European Union finance ministers have given 11 nations a final go-ahead to launch a controversial financial transactions tax seen by many as a way of making the finance sector pay for the economic crisis.
“For the first time ever, the financial transaction tax will be applied at regional level,” said the EU’s tax commissioner Algirdas Semeta after the ministers gave their green light.
The new tax will be “a milestone”, the commissioner said. “A block representing around two-thirds of EU GDP (gross domestic product) will implement this fair tax together, answering the long-time calls of their citizens.”
The European Commission and European Parliament gave their blessing to the introduction of an FTT, respectively in October and November.
The 11 were authorised to go ahead with the planned levy under what is known as “enhanced cooperation”, a rare procedure enabling a minimum of nine EU nations to work together without the rest of the 27 EU states when there is no general agreement.

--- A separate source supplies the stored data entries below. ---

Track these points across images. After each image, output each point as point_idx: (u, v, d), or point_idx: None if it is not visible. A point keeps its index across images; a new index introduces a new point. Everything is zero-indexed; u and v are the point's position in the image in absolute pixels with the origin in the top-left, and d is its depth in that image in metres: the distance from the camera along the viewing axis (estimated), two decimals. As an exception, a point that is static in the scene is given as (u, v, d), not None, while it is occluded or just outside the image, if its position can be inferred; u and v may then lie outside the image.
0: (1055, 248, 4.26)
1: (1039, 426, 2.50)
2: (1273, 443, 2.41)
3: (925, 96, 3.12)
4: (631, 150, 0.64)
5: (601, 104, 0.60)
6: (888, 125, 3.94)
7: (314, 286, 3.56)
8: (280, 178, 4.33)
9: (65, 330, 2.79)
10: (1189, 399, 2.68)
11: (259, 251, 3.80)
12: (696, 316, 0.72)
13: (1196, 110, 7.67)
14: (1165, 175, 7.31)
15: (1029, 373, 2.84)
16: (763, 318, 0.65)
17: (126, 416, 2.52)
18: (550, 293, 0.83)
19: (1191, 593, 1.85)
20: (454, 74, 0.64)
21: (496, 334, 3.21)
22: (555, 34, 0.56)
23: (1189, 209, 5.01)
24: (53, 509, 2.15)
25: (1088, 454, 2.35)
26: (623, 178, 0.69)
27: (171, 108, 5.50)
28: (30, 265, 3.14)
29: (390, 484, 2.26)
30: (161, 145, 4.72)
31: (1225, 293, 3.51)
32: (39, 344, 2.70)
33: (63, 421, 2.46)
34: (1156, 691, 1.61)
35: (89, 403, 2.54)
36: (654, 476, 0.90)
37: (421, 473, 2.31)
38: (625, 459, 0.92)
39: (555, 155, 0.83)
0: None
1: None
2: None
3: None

Enhanced cooperation was first used in the field of divorce law and was last year approved a second time in the field of patents. This will be its third use.
Britain notably was opposed but did not stand in the way of the creation of an FTT, initially proposed by France and Germany, then joined by Austria, Belgium, Estonia, Greece, Italy, Portugal, Slovakia, Slovenia and Spain.

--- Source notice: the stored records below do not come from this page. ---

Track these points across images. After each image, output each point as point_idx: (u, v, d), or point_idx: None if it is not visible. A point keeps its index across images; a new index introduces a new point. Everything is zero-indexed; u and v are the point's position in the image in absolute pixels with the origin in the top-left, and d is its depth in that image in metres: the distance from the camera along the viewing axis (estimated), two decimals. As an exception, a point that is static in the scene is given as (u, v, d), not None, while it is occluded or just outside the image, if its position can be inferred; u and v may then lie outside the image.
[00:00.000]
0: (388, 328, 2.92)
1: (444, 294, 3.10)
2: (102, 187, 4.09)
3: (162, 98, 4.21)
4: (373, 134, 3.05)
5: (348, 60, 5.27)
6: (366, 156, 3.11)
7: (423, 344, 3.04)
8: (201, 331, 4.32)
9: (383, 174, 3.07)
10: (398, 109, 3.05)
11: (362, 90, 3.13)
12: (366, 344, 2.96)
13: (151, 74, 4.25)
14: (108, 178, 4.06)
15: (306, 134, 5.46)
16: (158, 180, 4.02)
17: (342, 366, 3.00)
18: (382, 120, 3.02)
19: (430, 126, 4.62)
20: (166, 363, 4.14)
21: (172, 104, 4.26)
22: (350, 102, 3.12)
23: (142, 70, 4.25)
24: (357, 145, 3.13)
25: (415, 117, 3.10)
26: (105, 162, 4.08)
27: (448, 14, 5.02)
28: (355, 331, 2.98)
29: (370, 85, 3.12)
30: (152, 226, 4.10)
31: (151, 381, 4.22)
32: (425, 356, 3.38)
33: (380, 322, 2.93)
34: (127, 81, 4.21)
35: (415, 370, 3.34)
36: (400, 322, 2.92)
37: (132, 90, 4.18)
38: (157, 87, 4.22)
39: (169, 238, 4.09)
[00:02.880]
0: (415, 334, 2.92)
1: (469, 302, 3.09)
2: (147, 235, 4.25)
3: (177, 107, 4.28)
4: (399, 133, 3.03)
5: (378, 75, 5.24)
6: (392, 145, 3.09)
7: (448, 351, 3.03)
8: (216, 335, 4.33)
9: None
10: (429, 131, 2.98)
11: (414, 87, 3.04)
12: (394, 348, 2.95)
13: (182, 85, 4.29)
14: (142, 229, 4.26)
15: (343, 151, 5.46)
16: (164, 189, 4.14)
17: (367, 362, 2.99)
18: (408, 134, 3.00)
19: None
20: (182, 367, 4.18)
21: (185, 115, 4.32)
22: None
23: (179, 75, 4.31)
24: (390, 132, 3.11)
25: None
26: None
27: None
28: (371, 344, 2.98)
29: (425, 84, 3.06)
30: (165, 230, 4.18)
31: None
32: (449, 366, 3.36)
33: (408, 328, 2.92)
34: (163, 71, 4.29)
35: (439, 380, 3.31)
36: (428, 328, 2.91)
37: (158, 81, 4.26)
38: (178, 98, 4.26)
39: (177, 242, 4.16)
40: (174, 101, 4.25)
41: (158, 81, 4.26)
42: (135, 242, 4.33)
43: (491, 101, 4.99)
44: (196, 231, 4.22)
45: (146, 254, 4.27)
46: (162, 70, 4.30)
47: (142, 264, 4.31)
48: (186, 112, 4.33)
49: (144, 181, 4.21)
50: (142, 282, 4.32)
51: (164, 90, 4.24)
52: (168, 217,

The 11 euro zone states will now need the European Commission to draft legislation enacting a tax that is expected to call for a harmonised minimum 0.1 per cent tax rate for transactions in all types of financial instruments, except derivatives, at 0.01 per cent.
The tax aims to curb the market excesses that led to the 2008 global financial crisis but the notion failed to gain overall EU support, in part due to British concerns over the City of London’s future.

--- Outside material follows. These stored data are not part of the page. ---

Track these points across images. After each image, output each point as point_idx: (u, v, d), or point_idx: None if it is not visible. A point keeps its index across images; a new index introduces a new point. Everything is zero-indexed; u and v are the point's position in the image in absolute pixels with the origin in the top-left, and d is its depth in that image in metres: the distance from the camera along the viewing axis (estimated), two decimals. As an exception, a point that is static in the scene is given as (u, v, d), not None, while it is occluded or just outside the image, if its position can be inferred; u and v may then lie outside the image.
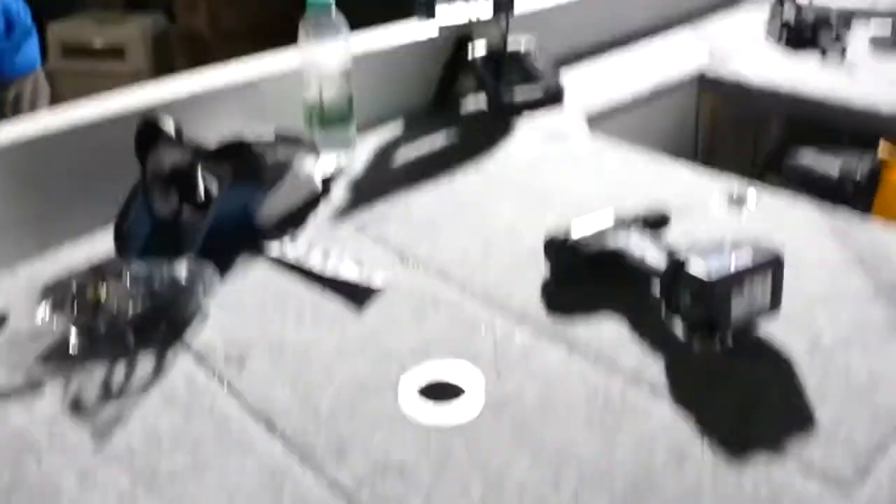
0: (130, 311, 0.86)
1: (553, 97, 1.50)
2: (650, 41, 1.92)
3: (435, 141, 1.36)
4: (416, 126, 1.42)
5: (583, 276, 0.96)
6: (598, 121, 1.52)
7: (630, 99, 1.61)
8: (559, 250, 0.97)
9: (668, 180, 1.22)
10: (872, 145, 1.59)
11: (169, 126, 1.03)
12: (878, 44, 1.86)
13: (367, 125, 1.38)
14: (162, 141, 1.03)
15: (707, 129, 1.87)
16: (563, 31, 1.76)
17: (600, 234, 0.97)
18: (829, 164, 1.62)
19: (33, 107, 2.32)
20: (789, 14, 1.92)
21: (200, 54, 5.41)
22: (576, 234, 0.97)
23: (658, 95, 1.68)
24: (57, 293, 0.89)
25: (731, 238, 0.86)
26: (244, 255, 1.03)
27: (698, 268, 0.81)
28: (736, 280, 0.80)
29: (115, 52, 4.75)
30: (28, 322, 0.90)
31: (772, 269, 0.81)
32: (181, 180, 1.03)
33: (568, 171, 1.25)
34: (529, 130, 1.41)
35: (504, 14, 1.46)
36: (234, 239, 1.04)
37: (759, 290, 0.80)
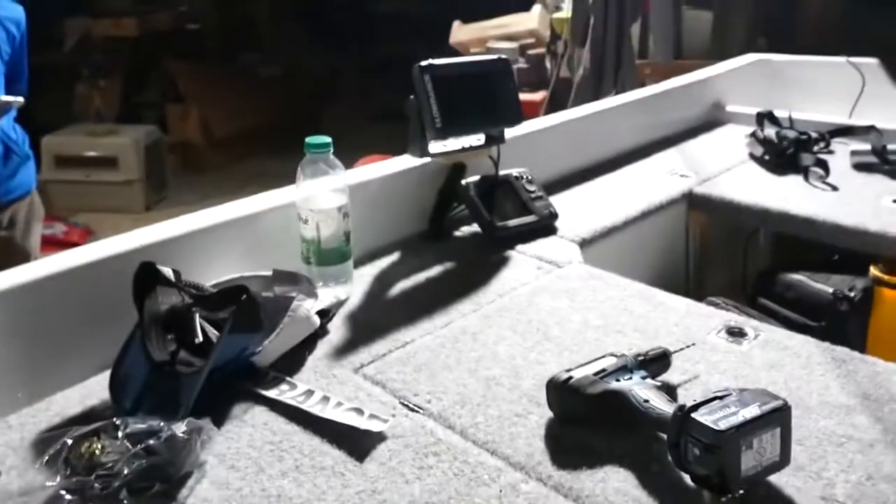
0: (125, 470, 0.83)
1: (546, 225, 1.52)
2: (638, 162, 1.96)
3: (431, 273, 1.37)
4: (413, 257, 1.43)
5: (586, 419, 0.95)
6: (591, 242, 1.54)
7: (621, 220, 1.63)
8: (561, 393, 0.96)
9: (665, 311, 1.22)
10: (862, 261, 1.61)
11: (167, 271, 1.04)
12: (859, 160, 1.90)
13: (365, 254, 1.39)
14: (160, 286, 1.03)
15: (697, 245, 1.89)
16: (552, 154, 1.80)
17: (602, 375, 0.96)
18: (822, 283, 1.64)
19: (28, 228, 2.33)
20: (770, 133, 1.98)
21: (192, 161, 5.53)
22: (577, 375, 0.96)
23: (648, 214, 1.70)
24: (50, 449, 0.87)
25: (735, 384, 0.86)
26: (242, 400, 1.01)
27: (706, 419, 0.80)
28: (745, 431, 0.79)
29: (108, 162, 4.82)
30: (20, 480, 0.87)
31: (781, 422, 0.80)
32: (179, 325, 1.02)
33: (564, 303, 1.25)
34: (524, 260, 1.42)
35: (496, 144, 1.50)
36: (232, 383, 1.02)
37: (769, 443, 0.79)
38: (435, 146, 1.41)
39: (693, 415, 0.81)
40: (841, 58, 2.51)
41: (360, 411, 0.97)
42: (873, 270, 1.57)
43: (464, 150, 1.48)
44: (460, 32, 4.45)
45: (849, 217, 1.59)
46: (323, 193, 1.22)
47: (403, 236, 1.49)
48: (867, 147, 1.91)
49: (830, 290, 1.62)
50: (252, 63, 6.47)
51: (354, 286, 1.29)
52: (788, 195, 1.73)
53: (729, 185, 1.80)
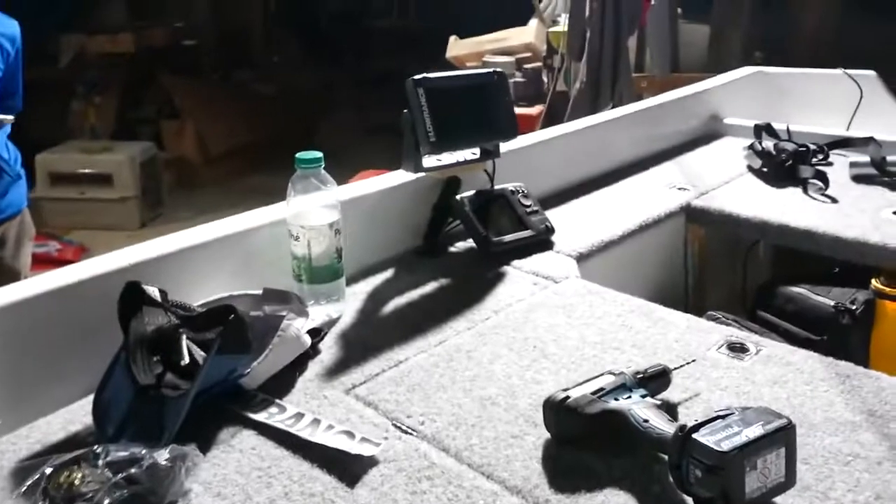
0: (106, 500, 0.80)
1: (542, 240, 1.49)
2: (635, 175, 1.94)
3: (425, 290, 1.34)
4: (406, 273, 1.40)
5: (584, 439, 0.92)
6: (588, 257, 1.52)
7: (619, 235, 1.61)
8: (558, 413, 0.93)
9: (665, 327, 1.20)
10: (863, 274, 1.58)
11: (153, 291, 1.01)
12: (858, 172, 1.88)
13: (358, 271, 1.37)
14: (146, 306, 1.01)
15: (696, 259, 1.87)
16: (548, 168, 1.78)
17: (600, 394, 0.93)
18: (822, 296, 1.61)
19: (18, 248, 2.31)
20: (768, 145, 1.96)
21: (188, 178, 5.52)
22: (574, 395, 0.93)
23: (646, 228, 1.68)
24: (28, 479, 0.84)
25: (737, 401, 0.83)
26: (229, 424, 0.98)
27: (708, 439, 0.77)
28: (749, 452, 0.76)
29: (103, 179, 4.80)
30: (-3, 510, 0.84)
31: (785, 441, 0.77)
32: (165, 346, 0.99)
33: (560, 319, 1.23)
34: (520, 275, 1.39)
35: (491, 158, 1.47)
36: (219, 406, 1.00)
37: (774, 463, 0.77)
38: (429, 160, 1.38)
39: (694, 435, 0.78)
40: (838, 70, 2.50)
41: (351, 434, 0.94)
42: (874, 283, 1.54)
43: (458, 164, 1.46)
44: (456, 47, 4.44)
45: (849, 229, 1.57)
46: (314, 210, 1.19)
47: (397, 252, 1.47)
48: (866, 159, 1.89)
49: (831, 303, 1.59)
50: (247, 79, 6.47)
51: (347, 304, 1.27)
52: (787, 208, 1.70)
53: (727, 198, 1.78)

As many hailed a step forward to the introduction of a so-called “Robin Hood tax”, Oxfam said “the historic vote sends a clear message that Europe’s biggest economies are ready to make the financial sector pay to clear up the mess it helped to cause.”
“It is indeed about time that the financial institutions contribute to the repair of the crisis that they have triggered,” said the leader of the Socialist group in the European parliament Hannes Swoboda.
Junior French Finance Minister Benoit Hamon welcomed Tuesday’s approval as “an important step” in “beginning to design a world post Lehman-brothers,” in reference to the US investment bank that collapsed in September 2008.
And in Berlin, German Finance Minister Wolfgang Schauble said “the financial sector must be associated in a reasonable way to the costs of the financial crisis.”
Tuesday’s green light was “a good step towards that aim,” he added.
But what to do with the proceeds is likely to cause discord.
France and Austria have suggested a part of the tax could finance “an education fund” in the EU but Germany is opposed to the proceeds being handled by the EU.
“It will involve significant negotiations among the member states,” said Ireland’s Finance Minister Michael Noonan. “We act as honest brokers.”
Oxfam estimated the tax could bring in 37 billion euros annually, and that if half went to development it could help 550 million of the world’s poorest people to access free healthcare.